EXTRACT =>
○ ○ ○
Another study, spearheaded by researchers at the University of California, substantiated the so-called "July Effect." It refers to a suspected increase in patient harm during the month when medical-school graduates begin their residencies; the California study suggests that medical errors jump by 10 percent over that one-month period.

Yet another study found that residents were involved in up to one-third of all such mistakes.

Meanwhile, proponents of long resident-duty hours cite their own studies showing little detrimental effect. They tout the intensive learning that lengthy shifts provide, and note that shortened shifts will only prolong the residencies.

The UA medical school has 31 residency- training programs. Among them, most residents work fewer than 80 hours a week, says Dr. Rebecca Potter, associate dean for graduate medical education. "It depends on the specialty and the level of training. In surgery you're going to find more of them working the maximum of 80 hours a week. In some of our fellowships, they're working 40 to 50 hours a week."

She says those exacting hours are sometimes necessary to gain the needed, cumulative experience. "For instance, surgery is a five-year program. (Residents) have to see so many cases of different things. So if we decrease their work hours, we're going to have to increase the length of training."

Still, she says, "Most of the (surgery residents) don't average 80 hours a week."

Another factor is the constant ebb and flow of hospital life. "It depends upon what's going on in the hospital," Potter says, calling pediatrics a case in point. "When it's 'RSV' season—which is respiratory syncytial virus—in the wintertime and there are a lot of sick babies in the hospital, residents are going to work closer to their 80 hours a week. And when the hospital is slower—when there are not as many acute things going on—they're going to work fewer hours. It's fluid."

But are residents still able to provide proper care when they hit those upper limits? "That is the debate," Potter concedes. "If you ask different people, you will get different answers."

Conrad Clemens is the UA's program director for pediatrics, a specialty education program known for its interminable resident shifts. While acknowledging this critical conflict—he calls it the "million-dollar question"—Clemens argues that even exhausted residents are up to the task. "I've been doing this for close to 20 years now, and I honestly feel that, even though a resident may be tired, they do an excellent job throughout that whole long shift. The cognitive things tend not to be affected by working a little bit longer."
○ ○ ○
Transcribed page contents =>
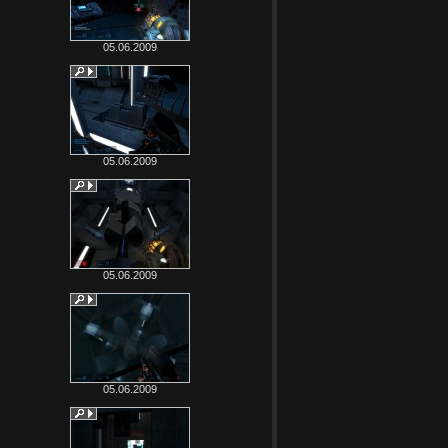
05.06.2009
05.06.2009
05.06.2009
05.06.2009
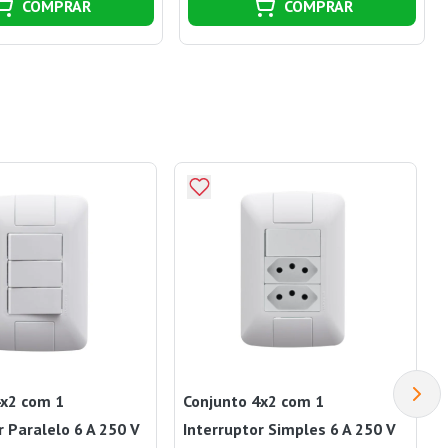
COMPRAR
COMPRAR
4x2 com 1
Conjunto 4x2 com 1
r Paralelo 6 A 250 V
Interruptor Simples 6 A 250 V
○ ○ ○
In the excerpt on resident duty hours, how many residency-training programs does the UA medical school have?

TASK SOLUTION => 31